15.7.15

Concerto pour la main morte – Olivier Bleys


Les voyages peuvent être une source bienvenue d’inspiration. C’est en tout état de cause le cas pour Olivier Bleys qui a eu la chance de faire partie des huit écrivains sélectionnés pour aller découvrir les immensités russes à bord de l’Orient-Express puis, et surtout, d’un navire de croisière qui les a emmenés de Krasnoïarsk, en Sibérie, jusqu’à 300 kilomètres au nord du cercle polaire. Un voyage qui nécessairement suscite l’imaginaire, imprime des images qui deviennent autant de sources d’inspiration.

On sait depuis le très joli roman « Le colonel désaccordé » qu’Olivier Bleys aime la musique. C’est autour d’elle qu’il construit donc son nouveau roman comme le titre le laisse entendre sans ambiguïté.

Pour l’auteur, la musique est source de surprises et, surtout, de situations porteuses de décalage dans lesquelles les personnages dont on attend qu’ils se comportent selon des normes bien établies deviennent les sujets de troubles et de confrontations face à des défis a priori insurmontables.

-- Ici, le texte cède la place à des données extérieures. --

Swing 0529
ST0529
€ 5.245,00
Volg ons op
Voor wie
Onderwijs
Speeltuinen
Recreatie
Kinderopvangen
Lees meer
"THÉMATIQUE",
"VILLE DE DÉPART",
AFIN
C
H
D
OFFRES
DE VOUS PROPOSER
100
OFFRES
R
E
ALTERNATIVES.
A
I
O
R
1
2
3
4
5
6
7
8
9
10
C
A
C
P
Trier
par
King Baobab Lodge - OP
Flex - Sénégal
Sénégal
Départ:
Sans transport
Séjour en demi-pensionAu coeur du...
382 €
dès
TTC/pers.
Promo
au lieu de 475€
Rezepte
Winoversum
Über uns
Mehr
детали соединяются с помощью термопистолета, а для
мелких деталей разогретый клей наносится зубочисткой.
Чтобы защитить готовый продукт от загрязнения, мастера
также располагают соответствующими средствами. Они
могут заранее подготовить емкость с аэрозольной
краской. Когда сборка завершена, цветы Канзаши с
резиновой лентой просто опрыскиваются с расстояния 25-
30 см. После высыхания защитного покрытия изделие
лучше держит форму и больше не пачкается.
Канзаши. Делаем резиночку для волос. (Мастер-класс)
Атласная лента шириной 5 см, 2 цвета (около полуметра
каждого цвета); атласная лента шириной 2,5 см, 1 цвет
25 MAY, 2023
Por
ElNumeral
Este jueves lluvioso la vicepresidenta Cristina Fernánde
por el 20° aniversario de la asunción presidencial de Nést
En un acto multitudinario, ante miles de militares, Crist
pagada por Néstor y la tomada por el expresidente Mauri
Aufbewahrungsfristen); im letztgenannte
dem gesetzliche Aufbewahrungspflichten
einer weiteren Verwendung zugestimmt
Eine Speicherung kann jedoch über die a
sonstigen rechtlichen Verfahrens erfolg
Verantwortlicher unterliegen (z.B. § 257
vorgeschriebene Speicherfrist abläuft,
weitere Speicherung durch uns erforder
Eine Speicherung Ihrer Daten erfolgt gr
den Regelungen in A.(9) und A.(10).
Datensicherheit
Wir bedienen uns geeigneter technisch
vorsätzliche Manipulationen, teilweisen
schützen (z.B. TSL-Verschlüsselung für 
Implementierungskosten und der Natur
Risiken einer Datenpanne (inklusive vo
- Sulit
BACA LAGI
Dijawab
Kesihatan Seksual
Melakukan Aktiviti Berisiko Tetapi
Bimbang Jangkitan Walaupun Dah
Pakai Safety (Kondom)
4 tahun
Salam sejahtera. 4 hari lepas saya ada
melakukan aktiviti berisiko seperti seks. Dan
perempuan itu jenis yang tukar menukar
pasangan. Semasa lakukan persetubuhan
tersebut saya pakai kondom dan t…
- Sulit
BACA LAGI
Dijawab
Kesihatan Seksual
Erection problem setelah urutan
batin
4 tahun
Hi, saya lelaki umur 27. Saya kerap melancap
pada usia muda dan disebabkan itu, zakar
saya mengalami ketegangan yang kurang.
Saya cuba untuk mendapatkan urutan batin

Ici, c’est un pianiste plutôt raté qui est au centre de l’œuvre. Colin débarque un beau matin au pied d’un village perdu de Sibérie avec le piano qu’il a acheté à bord et laissé sur les rives sablonneuses du fleuve. Les premiers gels et la neige menacent. Il lui faut trouver un abri qui lui sera offert par un solitaire du hameau relativement pouilleux où Colin a choisi de s’arrêter.

Une fois le piano transbahuté dans la masure, Colin va révéler son secret. Sans aucune explication, soudainement sa main gauche refuse de lui obéir dans le deuxième mouvement du deuxième concerto pour piano de Rachmaninov. Tout le reste du répertoire ne pose aucun problème, seul ce concerto, qu’il a joué jusqu’alors sans problème, lui résiste. C’est pour tenter de vaincre cette main gauche qui lui résiste qu’il a élu domicile dans ce trou perdu, une semaine avant de devoir donner l’œuvre en concert.

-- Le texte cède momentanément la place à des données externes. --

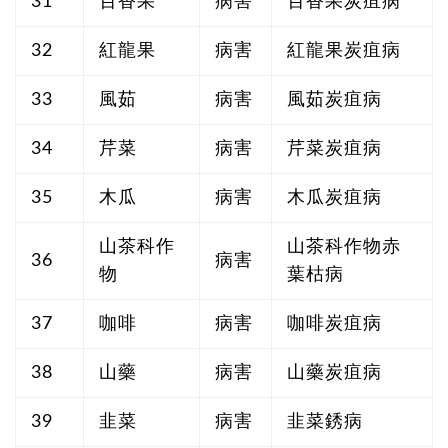
31
百香果
病害
百香果炭疽病
32
紅龍果
病害
紅龍果炭疽病
33
風茹
病害
風茹炭疽病
34
芹菜
病害
芹菜炭疽病
35
木瓜
病害
木瓜炭疽病
山茶科作
山茶科作物赤
36
病害
物
葉枯病
37
咖啡
病害
咖啡炭疽病
38
山藥
病害
山藥炭疽病
39
韭菜
病害
韭菜銹病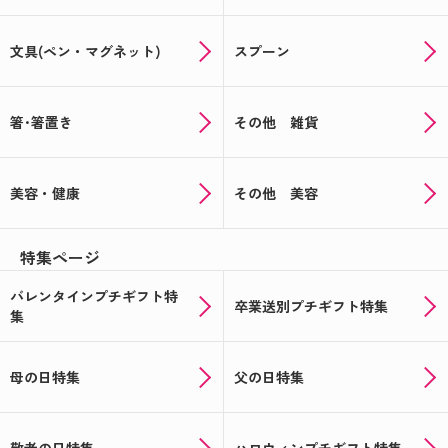
文具(ペン・マグネット)
スプーン
箸･箸置き
その他 雑貨
美容・健康
その他 美容
特集ページ
バレンタインプチギフト特
卒業送別プチギフト特集
集
母の日特集
父の日特集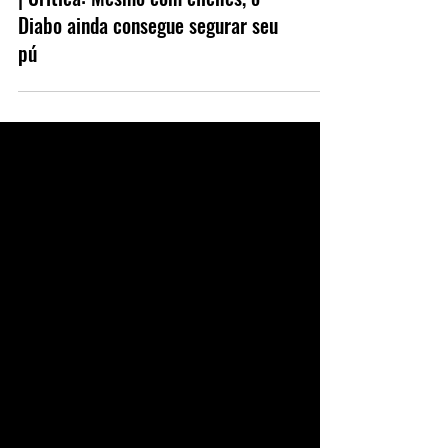
Lucifer – 5ª Temporada (Parte 1)
| Crítica: Mesmo com clichês, o
Diabo ainda consegue segurar seu
pú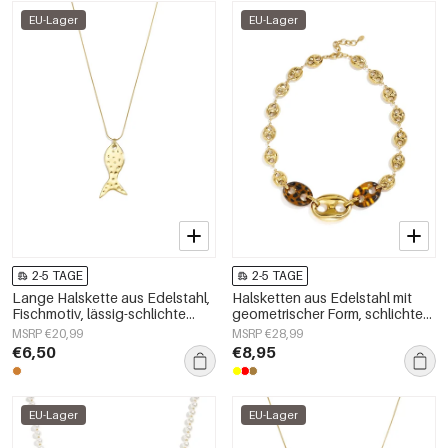
EU-Lager
EU-Lager
2-5 TAGE
2-5 TAGE
Lange Halskette aus Edelstahl,
Halsketten aus Edelstahl mit
Fischmotiv, lässig-schlichte
geometrischer Form, schlichte
Serie, Damenschmuck
Alltags-Serie, Damenschmuck
MSRP €20,99
MSRP €28,99
€6,50
€8,95
EU-Lager
EU-Lager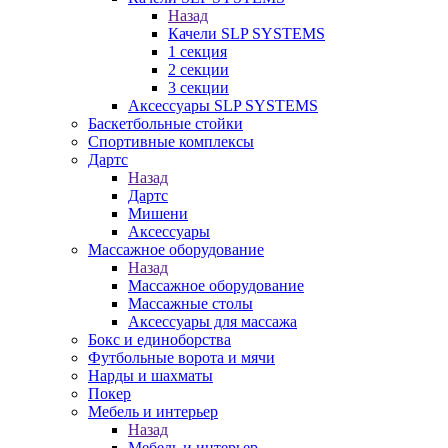
Назад
Качели SLP SYSTEMS
1 секция
2 секции
3 секции
Аксессуары SLP SYSTEMS
Баскетбольные стойки
Спортивные комплексы
Дартс
Назад
Дартс
Мишени
Аксессуары
Массажное оборудование
Назад
Массажное оборудование
Массажные столы
Аксессуары для массажа
Бокс и единоборства
Футбольные ворота и мячи
Нарды и шахматы
Покер
Мебель и интерьер
Назад
Мебель и интерьер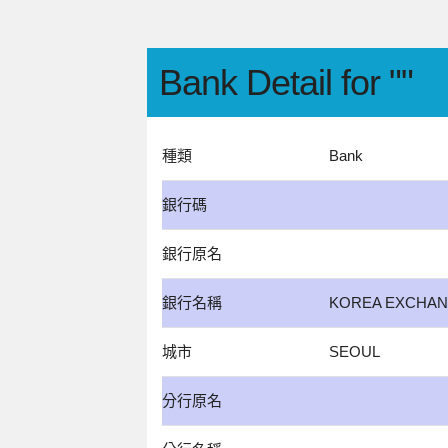
Bank Detail for ""
種類
Bank
銀行碼
銀行原名
銀行名稱
KOREA EXCHAN
城市
SEOUL
分行原名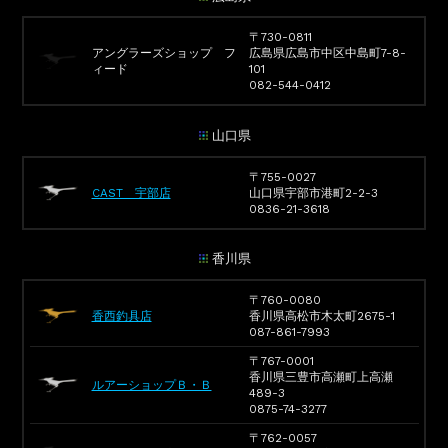
〒730-0811
アングラーズショップ フ
広島県広島市中区中島町7-8-
ィード
101
082-544-0412
山口県
〒755-0027
CAST 宇部店
山口県宇部市港町2-2-3
0836-21-3618
香川県
〒760-0080
香西釣具店
香川県高松市木太町2675-1
087-861-7993
〒767-0001
香川県三豊市高瀬町上高瀬
ルアーショップＢ・Ｂ
489-3
0875-74-3277
〒762-0057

Commence alors une lente et brillante dérive orchestrée par Olivier Bleys. Une dérive sur fond de vodka avalée à grands traits, de confessions progressives qui nous révèlent peu à peu les vies réelles ou rêvées des protagonistes. Mais aussi une découverte de soi, une plongée poétique au cœur de ce qui nous constitue grâce à de sensationnelles séances d’hypnose réalisées sous le contrôle d’un ancien cosmonaute désormais ermite engoncé au cœur de la glaciale forêt sibérienne.

Olivier Bleys parvient à dérouler un récit qui oscille comme ses personnages sans cesse entre transe et réalité, entre la brutalité de la nature qui les entoure et la poésie qui les habite ou les hante, entre obsessions refoulées et libération de la parole. La langue y est d’une beauté subtile, hypnotique au point de vous conduire de bout en bout dans l’un des plus beaux livres écrits jusqu’ici par O. Bleys.


Publié aux Editions Albin Michel – 2013 – 234 pages

10.7.15

Deux amantes au caméléon – Francine Prose


Attention, plonger dans ce fascinant roman de l’auteur américaine Francine Prose est prendre le risque de ne plus pouvoir s’en extraire avant que de l’avoir achevé.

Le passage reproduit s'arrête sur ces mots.